Question: The last time I played with transcription factor motif searching (many years ago) I used the TRANSFAC database of motifs combined with the MATCH tool at gene-regulation.com. Has the state of the art progressed? I'm particularly interested in web servers, web services, or R packages to do this analysis.
Background: A collaborator approached us wanting to study the transcriptional regulation of his favorite gene. Specifically, he wanted to identify key regulators that bind in the ~100 KB upstream region. Because he wanted to cast such a wide net, we started by providing the ~2 KB of sequence (spread among four regions) with the highest phylogenetic conservation as calculated in UCSC's conservation track.
Based on these results, he generated transgenic mice with various combinations of these conservons knocked out, and many of these mice had dramatically altered expression patterns. The next step of course is to identify the specific regulators binding to these regions.
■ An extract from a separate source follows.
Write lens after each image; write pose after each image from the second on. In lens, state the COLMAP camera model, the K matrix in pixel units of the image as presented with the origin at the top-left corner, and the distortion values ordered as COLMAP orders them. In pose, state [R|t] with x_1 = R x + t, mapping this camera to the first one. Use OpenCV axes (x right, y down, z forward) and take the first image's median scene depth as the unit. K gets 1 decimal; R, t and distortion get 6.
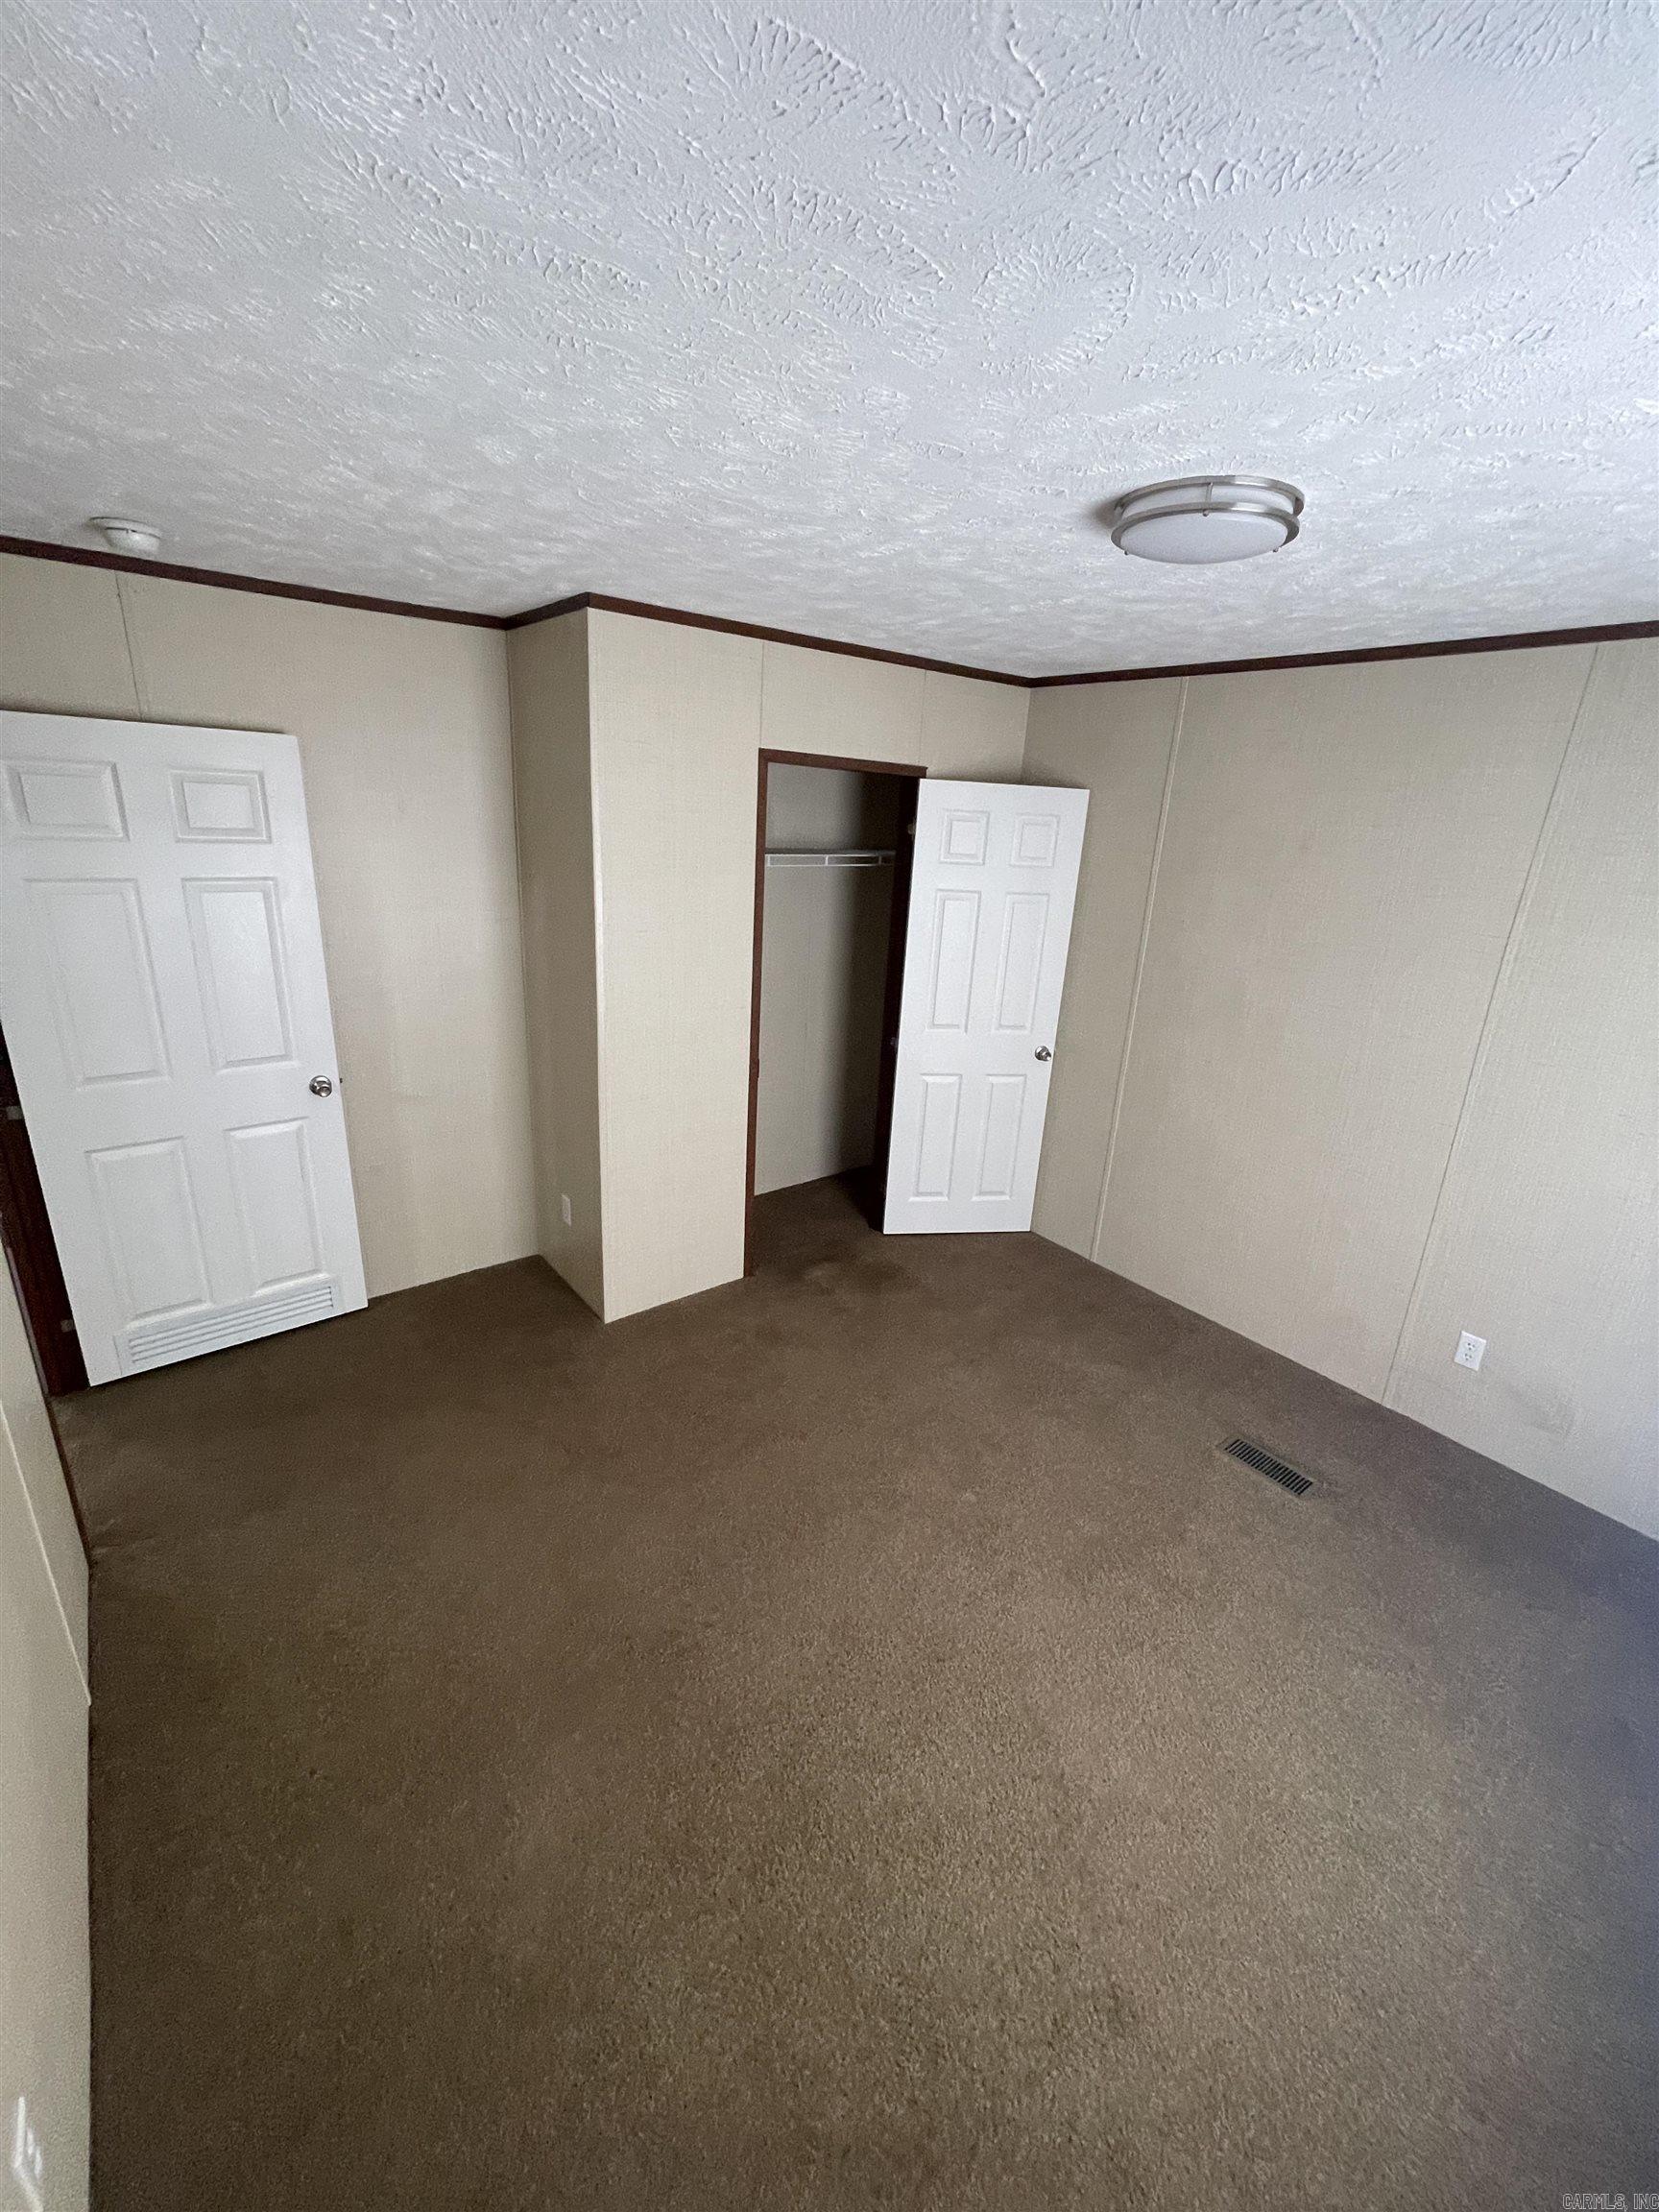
lens RADIAL K [[915.5, 0, 829.0], [0, 915.5, 1109.4], [0, 0, 1]] dist [-0.003768, 0.005716]
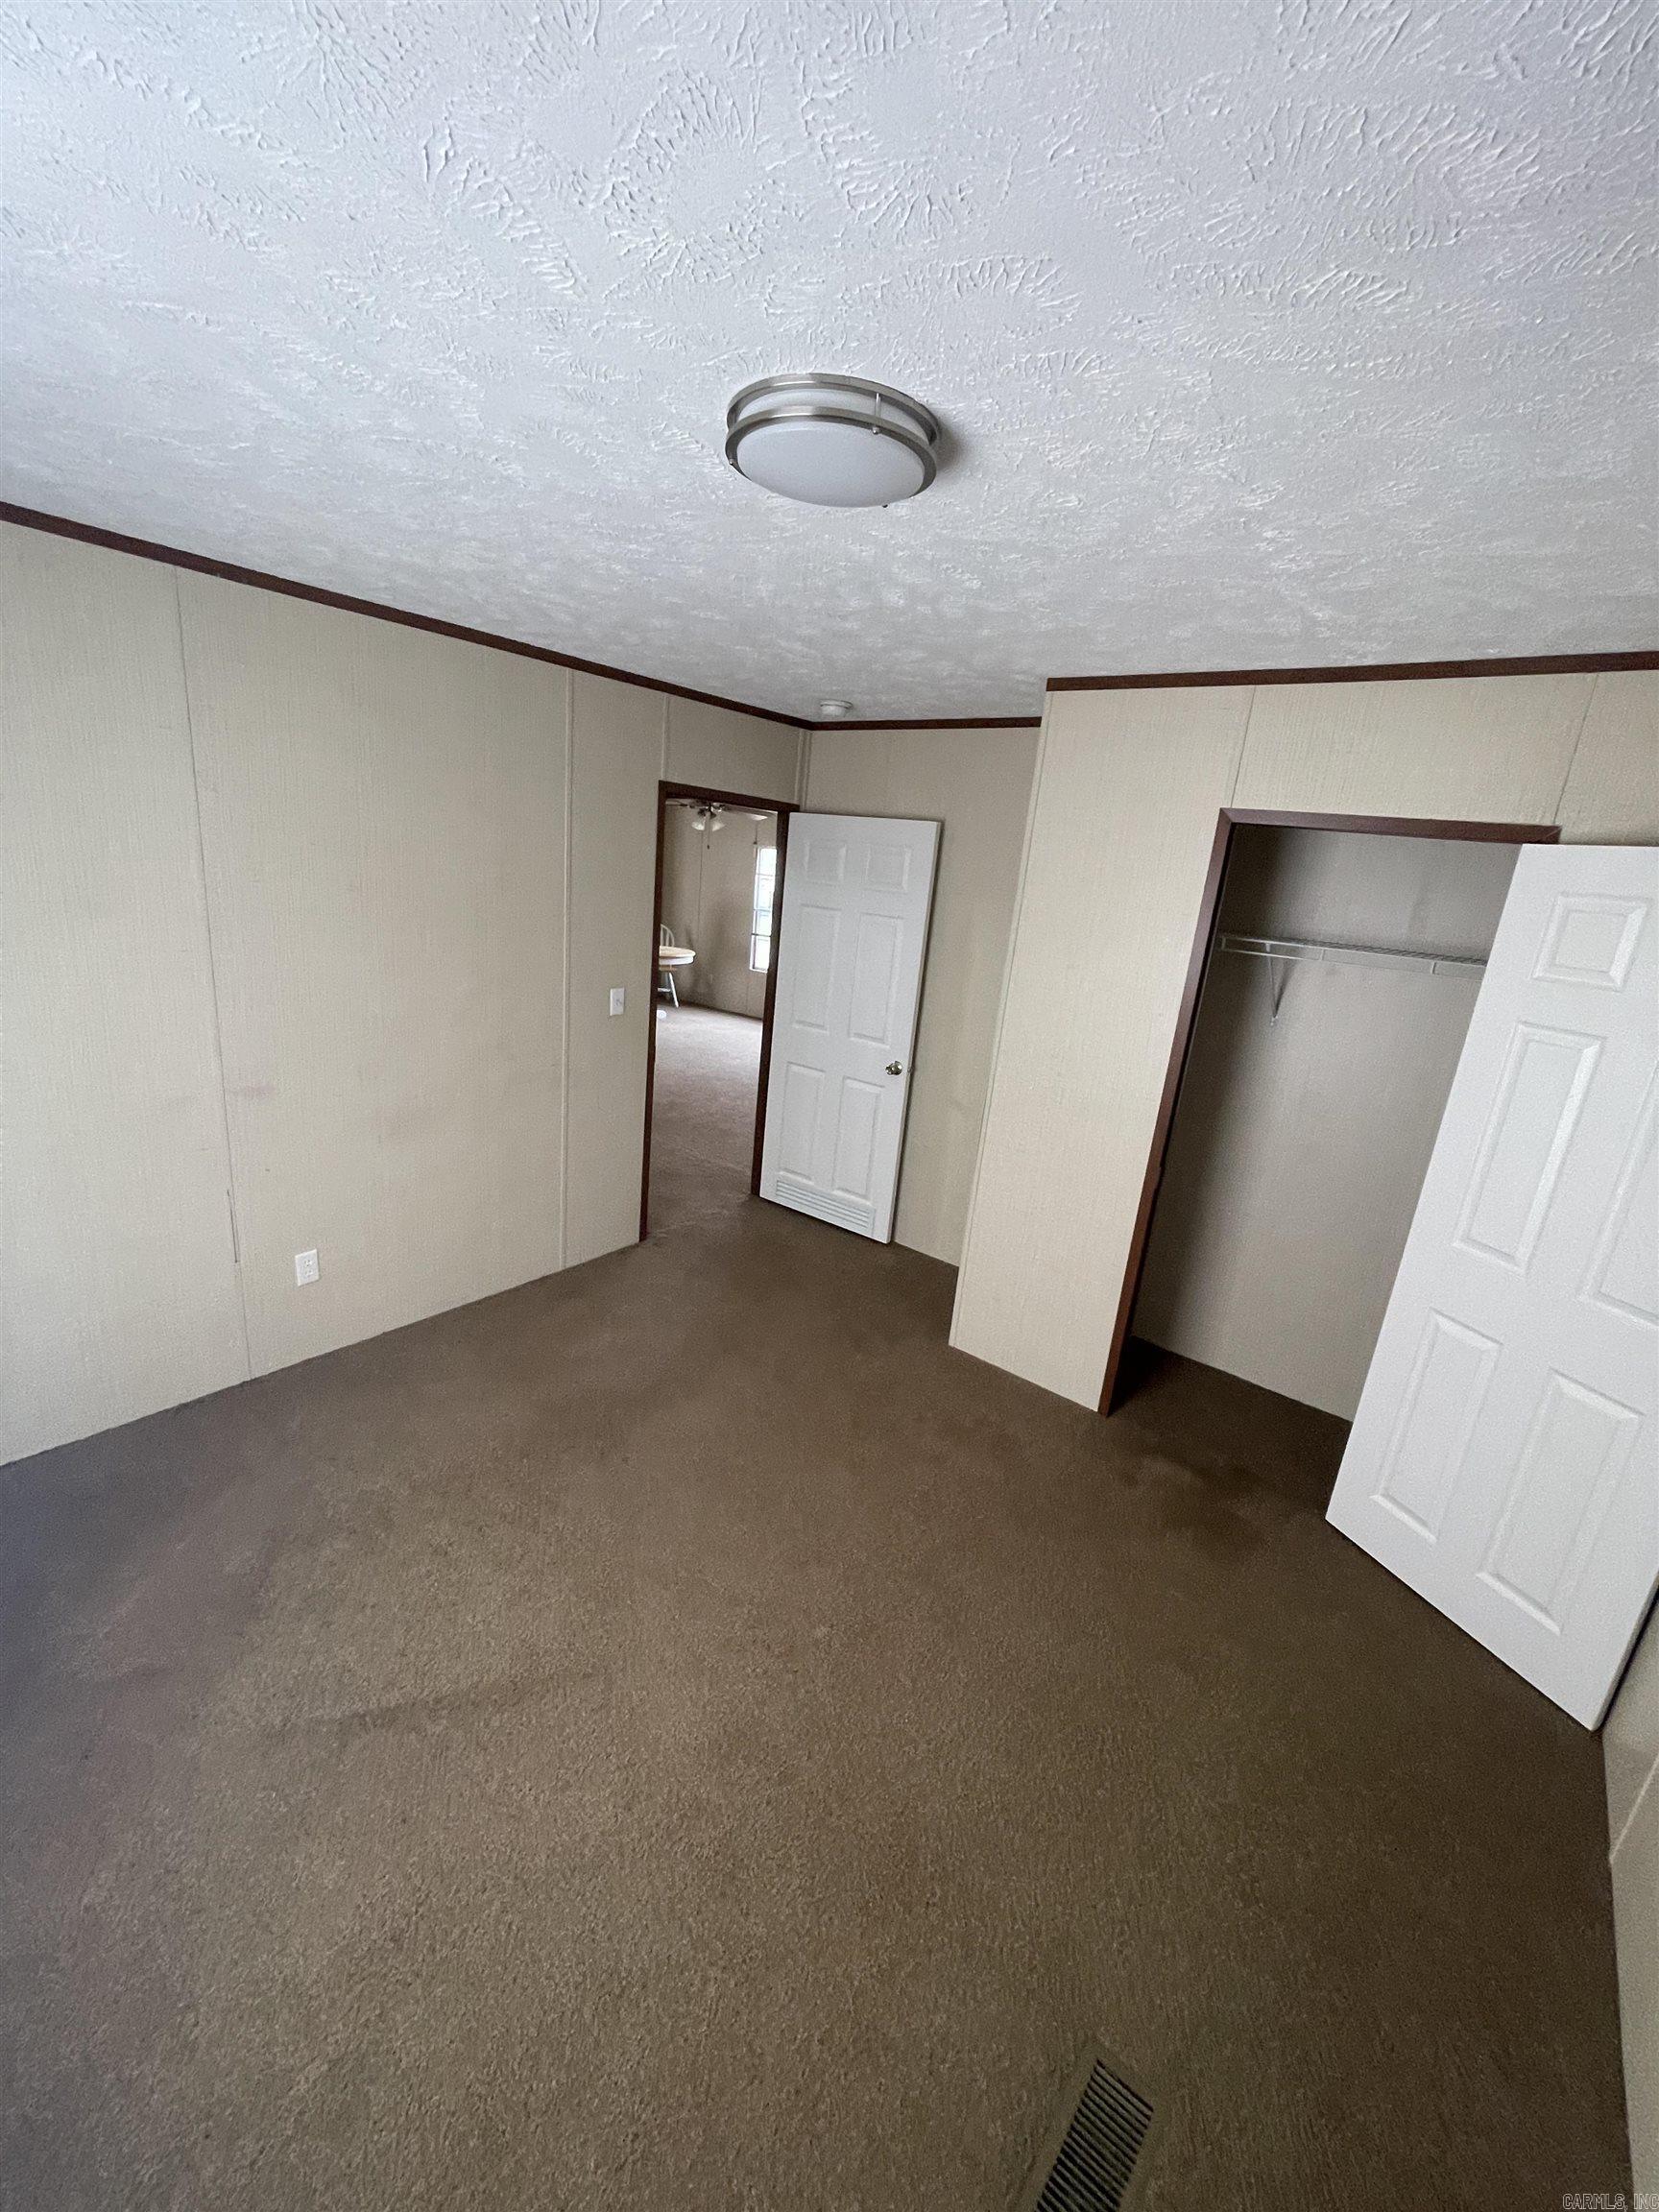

He is currently making additional mice that refine the 2 KB of sequence into smaller chunks. In parallel, we'd like to use bioinformatics to identify candidate binding sites and their corresponding regulatory proteins.
Edit: To clarify, there are many tools that take many coregulated genes and find enriched motifs, but these tools do not really address my particular need. I'm interested in the regulation of exactly one gene, and I'm interested in identifying candidate binding motifs corresponding to known TFs in that gene's upstream genomic sequence.